__PROBLEM DETAILS__. Copy the lines below verbatim, from the start of the lines through the line containing "military community who may have visited other", including both ends. Omit the pictures.

__TASK DATA__.
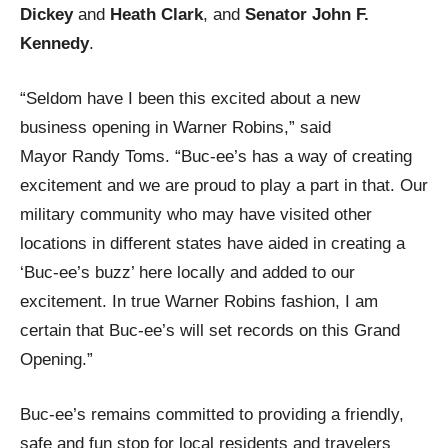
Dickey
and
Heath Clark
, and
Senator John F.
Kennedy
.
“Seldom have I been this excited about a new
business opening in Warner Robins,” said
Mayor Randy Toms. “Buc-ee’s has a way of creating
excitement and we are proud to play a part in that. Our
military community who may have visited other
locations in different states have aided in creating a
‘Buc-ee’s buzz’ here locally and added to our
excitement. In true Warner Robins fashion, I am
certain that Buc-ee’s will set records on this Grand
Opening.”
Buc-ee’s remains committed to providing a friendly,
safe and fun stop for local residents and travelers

__RESPONSE BELOW__.
Dickey
and
Heath Clark
, and
Senator John F.
Kennedy
.
“Seldom have I been this excited about a new
business opening in Warner Robins,” said
Mayor Randy Toms. “Buc-ee’s has a way of creating
excitement and we are proud to play a part in that. Our
military community who may have visited other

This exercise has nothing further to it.